Beberapa hari kemudian, tepatnya saat kejadian penganiayaan itu, pelaku memanggil korban untuk naik ke lantai tiga asrama. Di sanalah terjadi penganiayaan terhadap Airul. Pelaku R dan A bergantian memukuli tubuh dan muka korban.
Direktur Reserse Kriminal Umum Polda Jambi Kombes Pol Andri Ananta menjelaskan kronologi penganiayaan itu.
Setelah sampai di lantai atas, pelaku R langsung memegang korban dan A memukul kepala dan rusuk korban dengan menggunakan tangan. Kemudian R memukul paha korban dan kembali memegang korban dari belakang. Pelaku A kemudian memukul korban dengan kayu di bagian paha, rusuk, bahu dan pipi.

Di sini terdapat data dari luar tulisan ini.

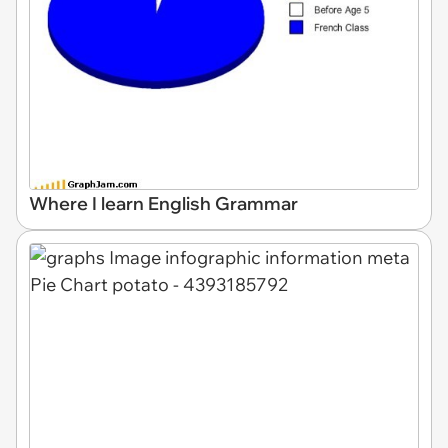
Where I learn English Grammar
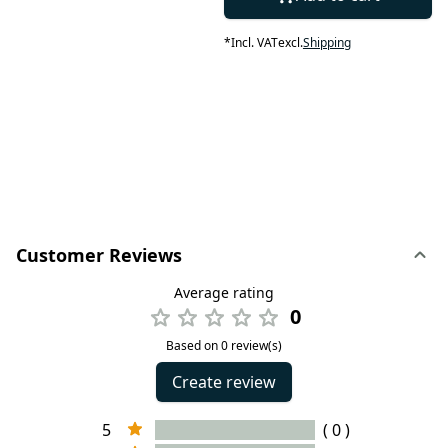
*
Incl. VAT
excl.
Shipping
Customer Reviews
Average rating
0
Based on 0 review(s)
Create review
5
( 0 )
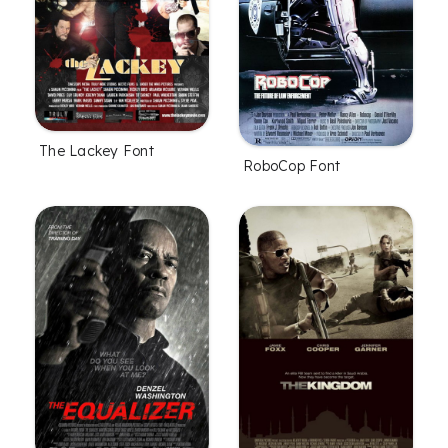
The Lackey Font
RoboCop Font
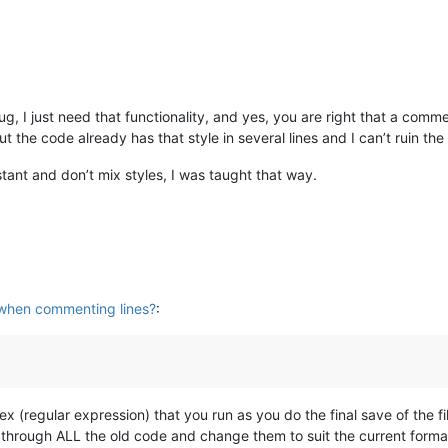
bug, I just need that functionality, and yes, you are right that a com
the code already has that style in several lines and I can’t ruin the 
ant and don’t mix styles, I was taught that way.
when commenting lines?
:
 (regular expression) that you run as you do the final save of the fil
o through ALL the old code and change them to suit the current forma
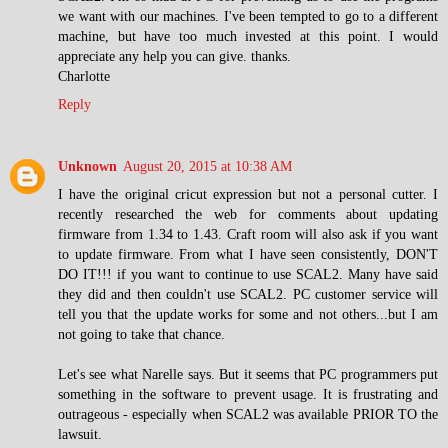
we want with our machines. I've been tempted to go to a different
machine, but have too much invested at this point. I would
appreciate any help you can give. thanks.
Charlotte
Reply
Unknown
August 20, 2015 at 10:38 AM
I have the original cricut expression but not a personal cutter. I
recently researched the web for comments about updating
firmware from 1.34 to 1.43. Craft room will also ask if you want
to update firmware. From what I have seen consistently, DON'T
DO IT!!! if you want to continue to use SCAL2. Many have said
they did and then couldn't use SCAL2. PC customer service will
tell you that the update works for some and not others...but I am
not going to take that chance.
Let's see what Narelle says. But it seems that PC programmers put
something in the software to prevent usage. It is frustrating and
outrageous - especially when SCAL2 was available PRIOR TO the
lawsuit.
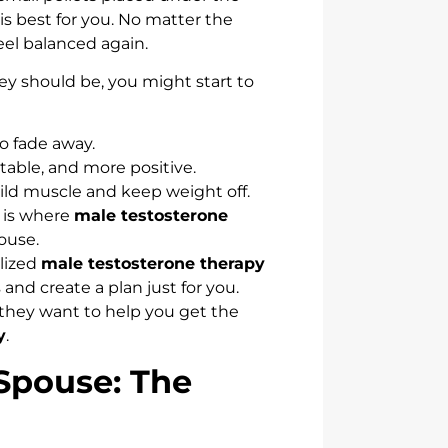
is best for you. No matter the
eel balanced again.
y should be, you might start to
to fade away.
itable, and more positive.
uild muscle and keep weight off.
 is where
male testosterone
ouse.
alized
male testosterone therapy
and create a plan just for you.
 they want to help you get the
y
.
 Spouse: The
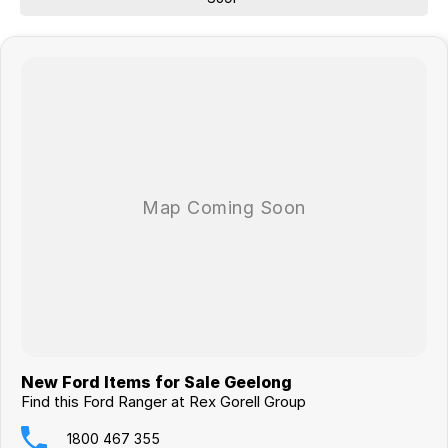
New Ford Items for Sale Geelong
Find this Ford Ranger at Rex Gorell Group
1800 467 355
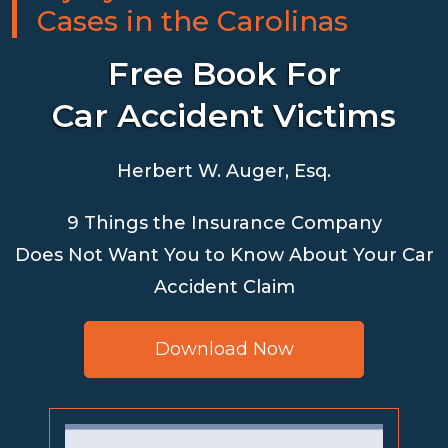
Cases in the Carolinas
Free Book For
Car Accident Victims
Herbert W. Auger, Esq.
9 Things the Insurance Company
Does Not Want You to Know About Your Car
Accident Claim
Download Now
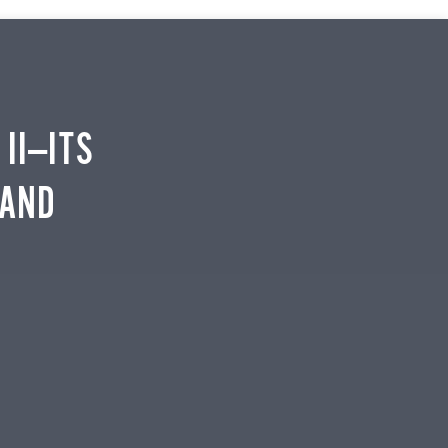
II—ITS
 AND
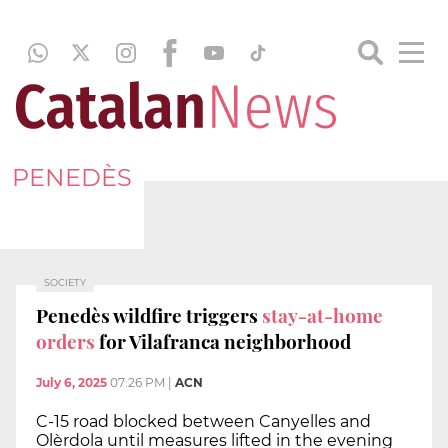
PENEDÈS
SOCIETY
Penedès wildfire triggers
stay-at-home
orders
for Vilafranca neighborhood
July 6, 2025
07:26 PM
|
ACN
C-15 road blocked between Canyelles and
Olèrdola until measures lifted in the evening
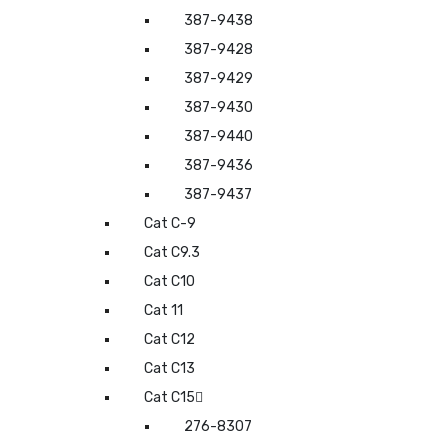
387-9438
387-9428
387-9429
387-9430
387-9440
387-9436
387-9437
Cat C-9
Cat C9.3
Cat C10
Cat 11
Cat C12
Cat C13
Cat C15
276-8307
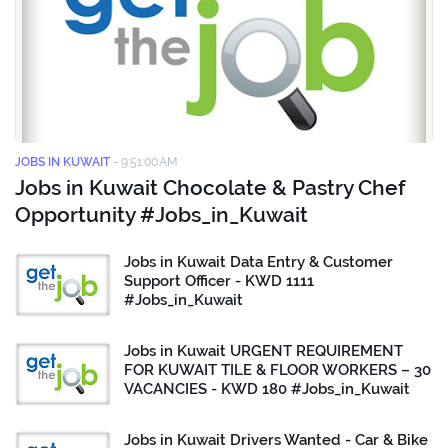
JOBS IN KUWAIT
-
9:51:00 AM
Jobs in Kuwait Chocolate & Pastry Chef
Opportunity #Jobs_in_Kuwait
Jobs in Kuwait Data Entry & Customer
Support Officer - KWD 1111
#Jobs_in_Kuwait
Jobs in Kuwait URGENT REQUIREMENT
FOR KUWAIT TILE & FLOOR WORKERS – 30
VACANCIES - KWD 180 #Jobs_in_Kuwait
Jobs in Kuwait Drivers Wanted - Car & Bike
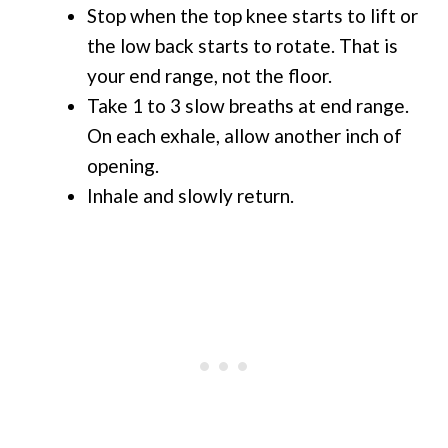
Stop when the top knee starts to lift or
the low back starts to rotate. That is
your end range, not the floor.
Take 1 to 3 slow breaths at end range.
On each exhale, allow another inch of
opening.
Inhale and slowly return.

Setelah itu, A membanting dan menginjak AH di bagian punggung dan kepala berulang kali.
Selanjutnya, kedua pelaku mengangkat korban dan meletakkannya di pintu masuk lantai atas dan dibuat seolah-olah korban AH tersengat listrik.
"Keterangan ini kami dapat setelah melalui proses penyelidikan dan penyidikan yang panjang, kami menemukan keterangan saksi yang berbeda-beda saat penyelidikan," kata Andri.
Selain keterangan saksi, polisi juga mengantongi bukti dari CCTV asrama pondok pesantren dan hasil autopsi yang dilakukan dokter RS Bhayangkara.
Adapun hasil autopsi dokter menjelaskan bahwa korban luka akibat benda tumpul dan tidak ditemukan luka akibat benda tajam maupun indikasi tersengat listrik.
Andri menjelaskan saat ini kedua pelaku ditahan di Polres Tebo untuk pemeriksaan lebih lanjut. Mereka akan dijerat UU kekerasan terhadap anak subsider Pasal 351 KUHP atau 359 KUHPidana.
Dalam penanganan kasus ini, Polisi telah memeriksa 54 saksi meliputi teman korban, pengurus pondok pesantren dan saksi ahli dokter.
Setelah kasus ini terang benderang, polisi juga tengah menyelidiki dugaan penerbitan surat kematian dengan sebab palsu. Mereka pun mendalami pihak-pihak yang menutupi tindak kriminal ini.